> [AIM OF THE EXERCISE]: Which lines of the entries hold the string "implements"? Copy each one.

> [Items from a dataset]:

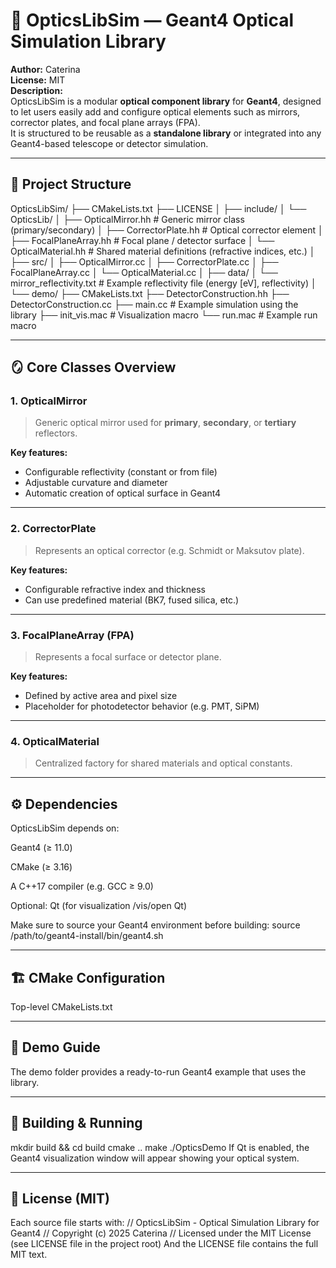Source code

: # 🌌 OpticsLibSim — Geant4 Optical Simulation Library

**Author:** Caterina  
**License:** MIT  
**Description:**  
OpticsLibSim is a modular **optical component library** for **Geant4**, designed to let users easily add and configure optical elements such as mirrors, corrector plates, and focal plane arrays (FPA).  
It is structured to be reusable as a **standalone library** or integrated into any Geant4-based telescope or detector simulation.

---

## 📁 Project Structure
OpticsLibSim/
├── CMakeLists.txt
├── LICENSE
│
├── include/
│ └── OpticsLib/
│ ├── OpticalMirror.hh # Generic mirror class (primary/secondary)
│ ├── CorrectorPlate.hh # Optical corrector element
│ ├── FocalPlaneArray.hh # Focal plane / detector surface
│ └── OpticalMaterial.hh # Shared material definitions (refractive indices, etc.)
│
├── src/
│ ├── OpticalMirror.cc
│ ├── CorrectorPlate.cc
│ ├── FocalPlaneArray.cc
│ └── OpticalMaterial.cc
│
├── data/
│ └── mirror_reflectivity.txt # Example reflectivity file (energy [eV], reflectivity)
│
└── demo/
├── CMakeLists.txt
├── DetectorConstruction.hh
├── DetectorConstruction.cc
├── main.cc # Example simulation using the library
├── init_vis.mac # Visualization macro
└── run.mac # Example run macro

---

## 🪞 Core Classes Overview

### **1. OpticalMirror**
> Generic optical mirror used for **primary**, **secondary**, or **tertiary** reflectors.

**Key features:**
- Configurable reflectivity (constant or from file)
- Adjustable curvature and diameter
- Automatic creation of optical surface in Geant4

---

### **2. CorrectorPlate**
> Represents an optical corrector (e.g. Schmidt or Maksutov plate).

**Key features:**
- Configurable refractive index and thickness  
- Can use predefined material (BK7, fused silica, etc.)

---

### **3. FocalPlaneArray (FPA)**
> Represents a focal surface or detector plane.

**Key features:**
- Defined by active area and pixel size  
- Placeholder for photodetector behavior (e.g. PMT, SiPM)

---

### **4. OpticalMaterial**
> Centralized factory for shared materials and optical constants.


---

## ⚙️  Dependencies
  

OpticsLibSim depends on:

Geant4 (≥ 11.0)

CMake (≥ 3.16)

A C++17 compiler (e.g. GCC ≥ 9.0)

Optional: Qt (for visualization /vis/open Qt)

Make sure to source your Geant4 environment before building:
source /path/to/geant4-install/bin/geant4.sh


---


##  🏗️  CMake Configuration



Top-level CMakeLists.txt


---


##  🚀  Demo Guide


The demo folder provides a ready-to-run Geant4 example that uses the library.

---


## 🧪 Building & Running


mkdir build && cd build
cmake ..
make
./OpticsDemo
If Qt is enabled, the Geant4 visualization window will appear showing your optical system.

---


##  🧾  License (MIT)
Each source file starts with:
// OpticsLibSim - Optical Simulation Library for Geant4
// Copyright (c) 2025 Caterina
// Licensed under the MIT License (see LICENSE file in the project root)
And the LICENSE file contains the full MIT text.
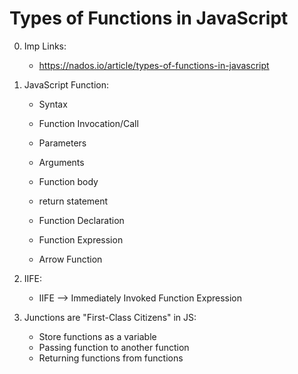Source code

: # Types of Functions in JavaScript

0. Imp Links:

    - https://nados.io/article/types-of-functions-in-javascript

1. JavaScript Function:

    - Syntax
    - Function Invocation/Call

    - Parameters
    - Arguments
    - Function body
    - return statement

    - Function Declaration
    - Function Expression
    - Arrow Function

2. IIFE:

    - IIFE --> Immediately Invoked Function Expression

3. Junctions are "First-Class Citizens" in JS: 

    - Store functions as a variable
    - Passing function to another function
    - Returning functions from functions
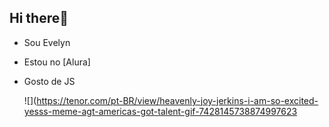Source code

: ## Hi there💙

- Sou Evelyn
- Estou no [Alura]
- Gosto de JS

  ![](https://tenor.com/pt-BR/view/heavenly-joy-jerkins-i-am-so-excited-yesss-meme-agt-americas-got-talent-gif-7428145738874997623
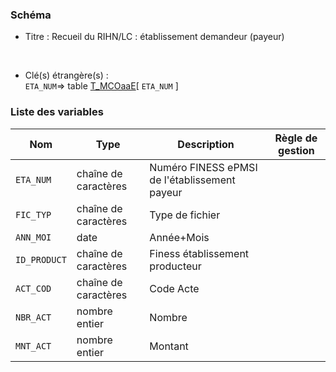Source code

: ### Schéma


- Titre : Recueil du RIHN/LC : établissement demandeur (payeur)
<br />



- Clé(s) étrangère(s) : <br />
`ETA_NUM`=> table [T_MCOaaE](/tables/T_MCOaaE)[ `ETA_NUM` ]<br />

 
### Liste des variables

Nom | Type | Description | Règle de gestion
-|-|-|-
`ETA_NUM`| chaîne de caractères |Numéro FINESS ePMSI de l'établissement payeur||
`FIC_TYP`| chaîne de caractères |Type de fichier||
`ANN_MOI`| date |Année+Mois||
`ID_PRODUCT`| chaîne de caractères |Finess établissement producteur||
`ACT_COD`| chaîne de caractères |Code Acte||
`NBR_ACT`| nombre entier |Nombre||
`MNT_ACT`| nombre entier |Montant||
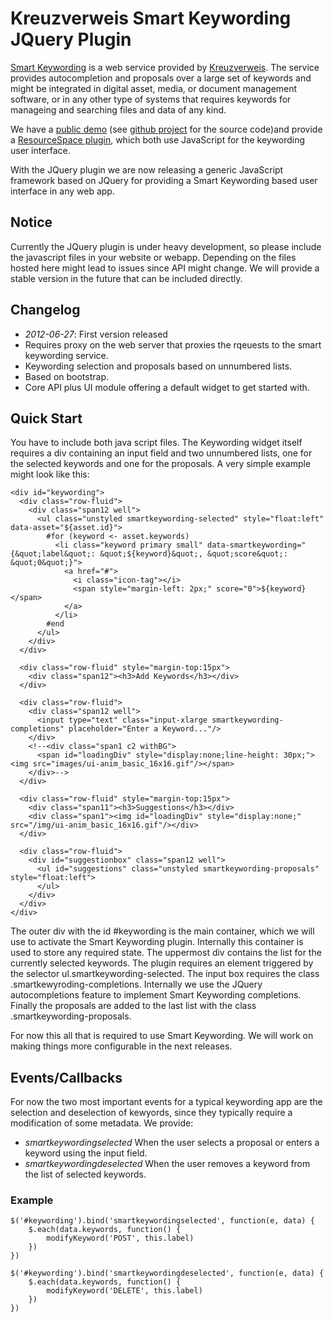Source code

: # Kreuzverweis Smart Keywording JQuery Plugin

[Smart Keywording](http://kreuzverweis.com/smart-keywording/) is a web service provided by [Kreuzverweis](http://kreuzverweis.com). The service provides autocompletion and proposals over a large set of keywords and might be integrated in digital asset, media, or document management software, or in any other type of systems that requires keywords for manageing and searching files and data of any kind.

We have a [public demo](http://kreuzverweis.herokuapp.com) (see [github project](https://github.com/kreuzverweis/smartkeywording_web) for the source code)and provide a [ResourceSpace plugin](https://github.com/kreuzverweis/smartkeywording_rs), which both use JavaScript for the keywording user interface.

With the JQuery plugin we are now releasing a generic JavaScript framework based on JQuery for providing a Smart Keywording based user interface in any web app.

## Notice

Currently the JQuery plugin is under heavy development, so please include the javascript files in your website or webapp. Depending on the files hosted here might lead to issues since API might change. We will provide a stable version in the future that can be included directly.

## Changelog

* *2012-06-27*: First version released
 * Requires proxy on the web server that proxies the rqeuests to the smart keywording service.
 * Keywording selection and proposals based on unnumbered lists.
 * Based on bootstrap.
 * Core API plus UI module offering a default widget to get started with.

## Quick Start

You have to include both java script files. The Keywording widget itself requires a div containing an input field and two unnumbered lists, one for the selected keywords and one for the proposals. A very simple example might look like this:

	<div id="keywording">
	  <div class="row-fluid">
	    <div class="span12 well">
	      <ul class="unstyled smartkeywording-selected" style="float:left" data-asset="${asset.id}">
	        #for (keyword <- asset.keywords)
	          <li class="keyword primary small" data-smartkeywording="{&quot;label&quot;: &quot;${keyword}&quot;, &quot;score&quot;: &quot;0&quot;}">
	            <a href="#">
	              <i class="icon-tag"></i>
	              <span style="margin-left: 2px;" score="0">${keyword}</span>
	            </a>
	          </li>
	        #end
	      </ul>
	    </div>
	  </div>

	  <div class="row-fluid" style="margin-top:15px">
	    <div class="span12"><h3>Add Keywords</h3></div>
	  </div>

	  <div class="row-fluid">
	    <div class="span12 well">
	      <input type="text" class="input-xlarge smartkeywording-completions" placeholder="Enter a Keyword..."/>
	    </div>          
	    <!--<div class="span1 c2 withBG">   
	      <span id="loadingDiv" style="display:none;line-height: 30px;"><img src="images/ui-anim_basic_16x16.gif"/></span>
	    </div>-->
	  </div>

	  <div class="row-fluid" style="margin-top:15px">
	    <div class="span11"><h3>Suggestions</h3></div>
	    <div class="span1"><img id="loadingDiv" style="display:none;" src="/img/ui-anim_basic_16x16.gif"/></div>
	  </div>

	  <div class="row-fluid">
	    <div id="suggestionbox" class="span12 well">
	      <ul id="suggestions" class="unstyled smartkeywording-proposals" style="float:left">
	      </ul>
	    </div>
	  </div>
	</div>

The outer div with the id #keywording is the main container, which we will use to activate the Smart Keywording plugin. Internally this container is used to store any required state. The uppermost div contains the list for the currently selected keywords. The plugin requires an element triggered by the selector ul.smartkeywording-selected. The input box requires the class .smartkewyroding-completions. Internally we use the JQuery autocompletions feature to implement Smart Keywording completions. Finally the proposals are added to the last list with the class .smartkeywording-proposals.

For now this all that is required to use Smart Keywording. We will work on making things more configurable in the next releases.

## Events/Callbacks

For now the two most important events for a typical keywording app are the selection and deselection of kewyords, since they typically require a modification of some metadata. We provide:

* *smartkeywordingselected* When the user selects a proposal or enters a keyword using the input field.
* *smartkeywordingdeselected* When the user removes a keyword from the list of selected keywords.

### Example

	$('#keywording').bind('smartkeywordingselected', function(e, data) {
		$.each(data.keywords, function() {
			modifyKeyword('POST', this.label)
		})
	})

	$('#keywording').bind('smartkeywordingdeselected', function(e, data) {
		$.each(data.keywords, function() {
			modifyKeyword('DELETE', this.label)
		})
	})
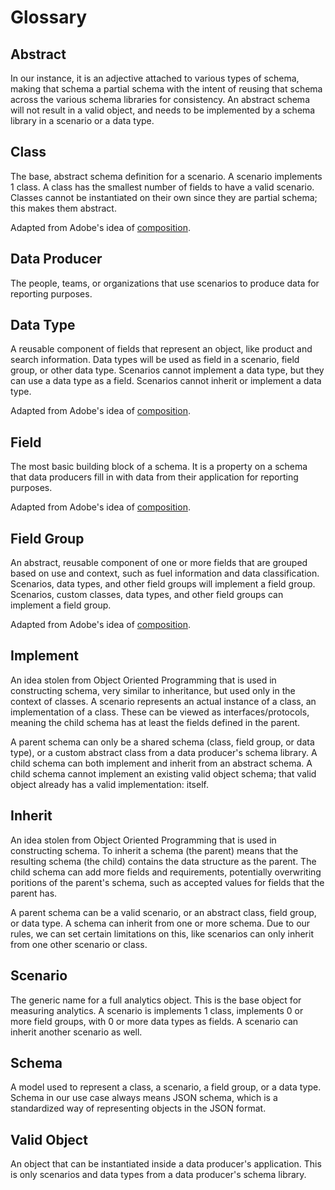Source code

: # Glossary

## Abstract

In our instance, it is an adjective attached to various types of schema, making that schema a partial schema with the intent of reusing that schema across the various schema libraries for consistency. An abstract schema will not result in a valid object, and needs to be implemented by a schema library in a scenario or a data type.

## Class

The base, abstract schema definition for a scenario. A scenario implements 1 class. A class has the smallest number of fields to have a valid scenario. Classes cannot be instantiated on their own since they are partial schema; this makes them abstract.

Adapted from Adobe's idea of [composition](https://experienceleague.adobe.com/docs/experience-platform/xdm/schema/composition.html?lang=en).

## Data Producer

The people, teams, or organizations that use scenarios to produce data for reporting purposes.

## Data Type

A reusable component of fields that represent an object, like product and search information. Data types will be used as field in a scenario, field group, or other data type. Scenarios cannot implement a data type, but they can use a data type as a field. Scenarios cannot inherit or implement a data type.

Adapted from Adobe's idea of [composition](https://experienceleague.adobe.com/docs/experience-platform/xdm/schema/composition.html?lang=en).

## Field

The most basic building block of a schema. It is a property on a schema that data producers fill in with data from their application for reporting purposes.

Adapted from Adobe's idea of [composition](https://experienceleague.adobe.com/docs/experience-platform/xdm/schema/composition.html?lang=en).

## Field Group

An abstract, reusable component of one or more fields that are grouped based on use and context, such as fuel information and data classification. Scenarios, data types, and other field groups will implement a field group. Scenarios, custom classes, data types, and other field groups can implement a field group.

Adapted from Adobe's idea of [composition](https://experienceleague.adobe.com/docs/experience-platform/xdm/schema/composition.html?lang=en).

## Implement

An idea stolen from Object Oriented Programming that is used in constructing schema, very similar to inheritance, but used only in the context of classes. A scenario represents an actual instance of a class, an implementation of a class. These can be viewed as interfaces/protocols, meaning the child schema has at least the fields defined in the parent.

A parent schema can only be a shared schema (class, field group, or data type), or a custom abstract class from a data producer's schema library. A child schema can both implement and inherit from an abstract schema. A child schema cannot implement an existing valid object schema; that valid object already has a valid implementation: itself.

## Inherit

An idea stolen from Object Oriented Programming that is used in constructing schema. To inherit a schema (the parent) means that the resulting schema (the child) contains the data structure as the parent. The child schema can add more fields and requirements, potentially overwriting poritions of the parent's schema, such as accepted values for fields that the parent has. 

A parent schema can be a valid scenario, or an abstract class, field group, or data type. A schema can inherit from one or more schema. Due to our rules, we can set certain limitations on this, like scenarios can only inherit from one other scenario or class.

## Scenario

The generic name for a full analytics object. This is the base object for measuring analytics. A scenario is implements 1 class, implements 0 or more field groups, with 0 or more data types as fields. A scenario can inherit another scenario as well.

## Schema

A model used to represent a class, a scenario, a field group, or a data type. Schema in our use case always means JSON schema, which is a standardized way of representing objects in the JSON format.

## Valid Object

An object that can be instantiated inside a data producer's application. This is only scenarios and data types from a data producer's schema library.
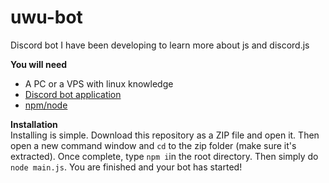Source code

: # uwu-bot
Discord bot I have been developing to learn more about js and discord.js

**You will need**
- A PC or a VPS with linux knowledge
- [Discord bot application](https://discordjs.guide/preparations/setting-up-a-bot-application.html)
- [npm/node](https://nodejs.org/en/)

**Installation**\
Installing is simple. Download this repository as a ZIP file and open it. Then open a new command window and `cd` to the zip folder (make sure it's extracted).
Once complete, type `npm i`in the root directory. Then simply do `node main.js`. You are finished and your bot has started!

> [EXERCISE RESULT]:
The base, abstract schema definition for a scenario. A scenario implements 1 class. A class has the smallest number of fields to have a valid scenario. Classes cannot be instantiated on their own since they are partial schema; this makes them abstract.
The generic name for a full analytics object. This is the base object for measuring analytics. A scenario is implements 1 class, implements 0 or more field groups, with 0 or more data types as fields. A scenario can inherit another scenario as well.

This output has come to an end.